The smokiness fades first, within minutes. The rasberry follows, and soon we have just a supple, suedey, pillowy leather that seems strangely edible, like leather you'd like to chew on. It's quite dry at this point, but "fuzzy." It's a very difficult leather accord to describe, but it's very very good if you like leather. Maybe this will help: Tuscan Leather is leather antithesis of Cuiron, which is dry and sharp and austere, and which I also like.
18th March, 2010

Antaeus by Chanel

I don't agree with all the butch-80s-juice reviews.

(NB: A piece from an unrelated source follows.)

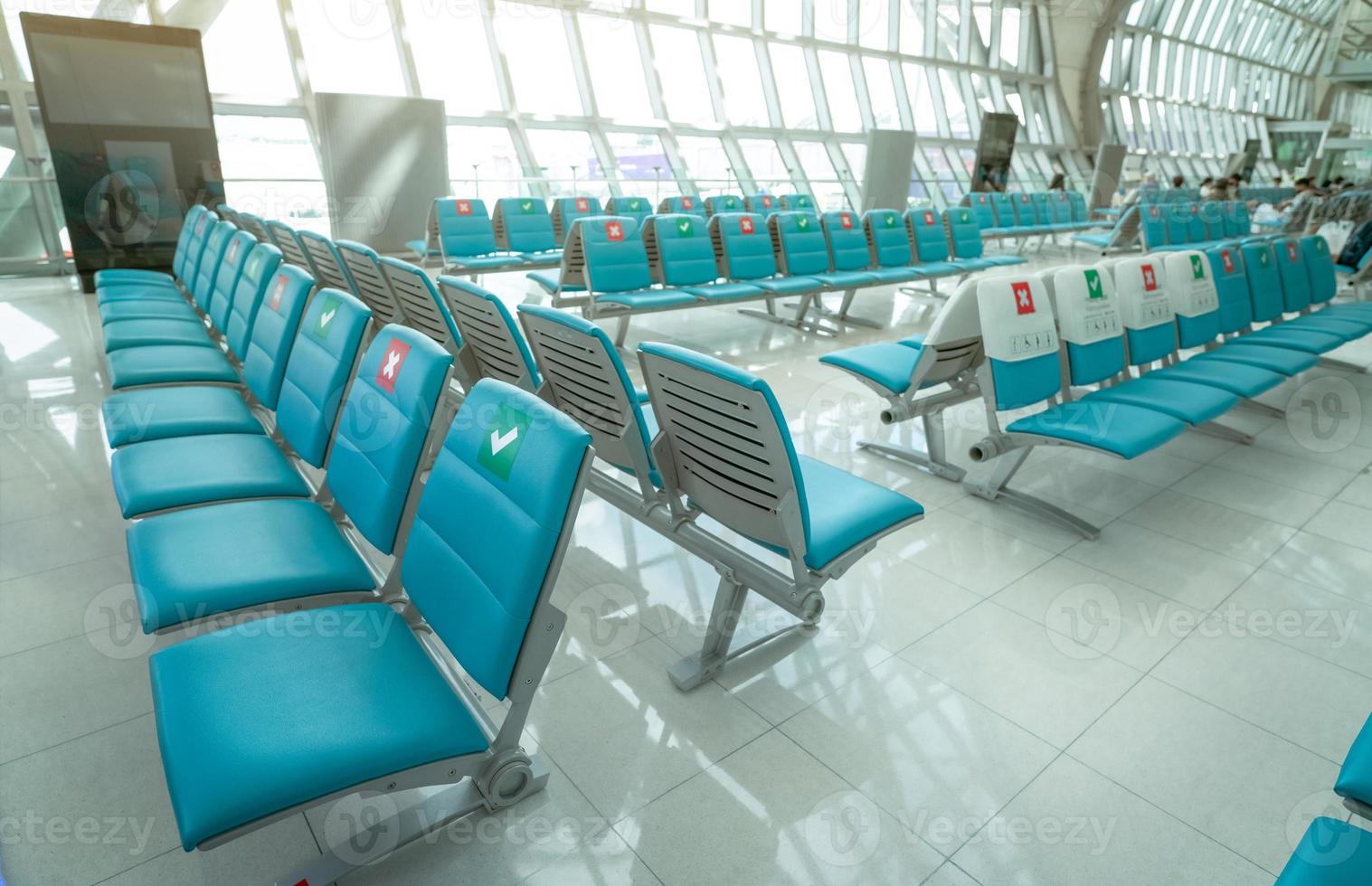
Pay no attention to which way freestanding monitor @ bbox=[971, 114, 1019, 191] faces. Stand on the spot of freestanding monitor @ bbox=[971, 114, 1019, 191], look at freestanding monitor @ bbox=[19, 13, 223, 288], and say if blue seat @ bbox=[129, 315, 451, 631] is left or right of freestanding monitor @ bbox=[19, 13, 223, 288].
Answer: left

Conversely, I find Antaeus to be one of the most well-behaved 80s fragrances for men. It actually starts out rather feminine, with a good helping of aldehydes and (I think) florals. Could be the myrtle, but the only kind of myrtle I've smelled is crape myrtle, and that was long ago. Not my favorite opening, but it will do. The evolution is worth it.

The florals fade to a smooth, creamy, sandalwood/patchouli combo with a hint of spice, before fading to a dusty-sweet leathery amber base, with a beeswax kick. It lasts a long time, and never fades to chemical drivel. It retains its character.

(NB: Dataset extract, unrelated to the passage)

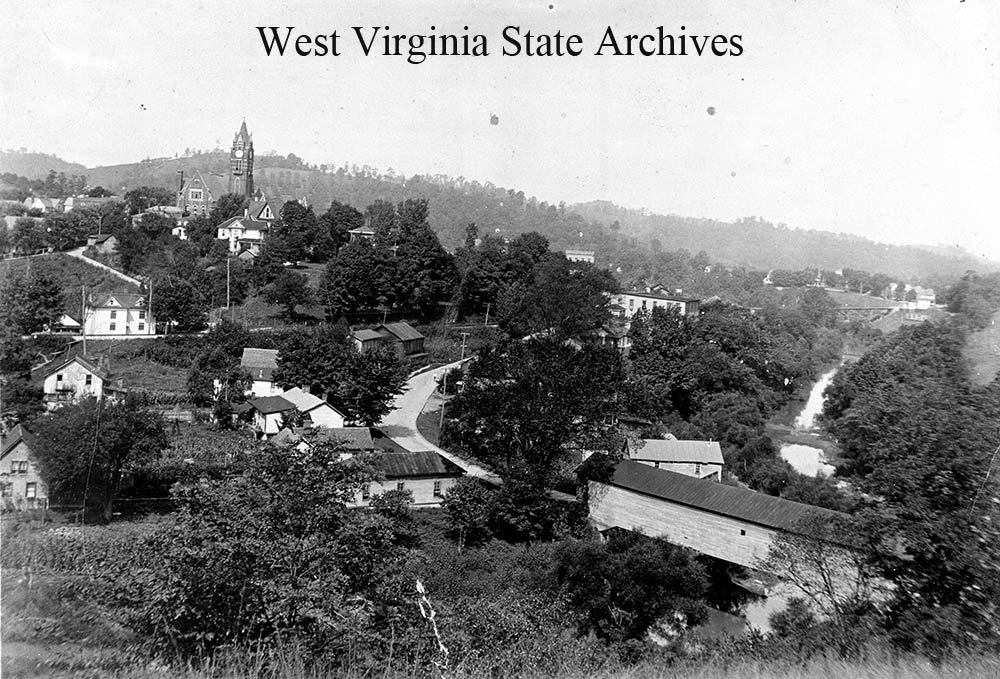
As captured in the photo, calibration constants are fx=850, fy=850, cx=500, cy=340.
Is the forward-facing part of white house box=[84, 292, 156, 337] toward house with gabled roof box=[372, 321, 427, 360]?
no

A great fragrance - unlike anything on the market. It's surprisingly wearable, versatile and (dare I say) refreshing..
20th February, 2010

Burberry for Women by Burberry

This is a wonderful scent, and quite unisex, IMO. The opening is an interesting blend of fruits (peach and apple are both identifiable) and harder to define spice notes. This opening is a little bit loud, but relatively unique, and quite pleasing.

I have no idea where the topnotes in the pyramid above came from; they doesn't reflect the opening at all.

As the scent evolves, it gradually dries into a very dry, dusty, almost resinous amber and mossy sandalwood accord, which maintains softening sweet element. I could swear that there's good helping of oakmoss in there, but I could be wrong. This compelling and versatile drydown is why I don't hesitate to wear this scent myself.

My girlfriend likes it (finally, she likes something other than a vanilla-beast oriental!!), but I steal it occasionally. Big thumbs up.
05th February, 2010

Versace pour Homme by Versace

I'm usually a pretty easygoing reviewer, even with scents that are very unpopular or that disagree with me strongly. But I have to say...Versace Pour Homme is just exquisitely bad. It's like someone took Allure Homme Sport, made it project like Kouros, and dumped pesticides in it. Certain scents are so synthetic they make my mouth taste plasticy...this is one of them. Really, really unpleasant for me.
18th January, 2010

Agrumi di Sicilia / Agrumi Amaria di Sicilia by Bois 1920

It smells quite good, with (as expected) with bitter, sour, natural citrus notes, followed by a vague woody dry down. I enjoy the scent itself (pedestrian though it is), but the longevity is pathetic. And this is coming from someone whose skin usually projects and holds scent well.

It was barely there after all of 10 minutes. If I put my nose IN by wrist. I could get just the tiniest whiff of some soft (sandal?)woody notes. Seriously, I get more out of Eau d'Orange Verte.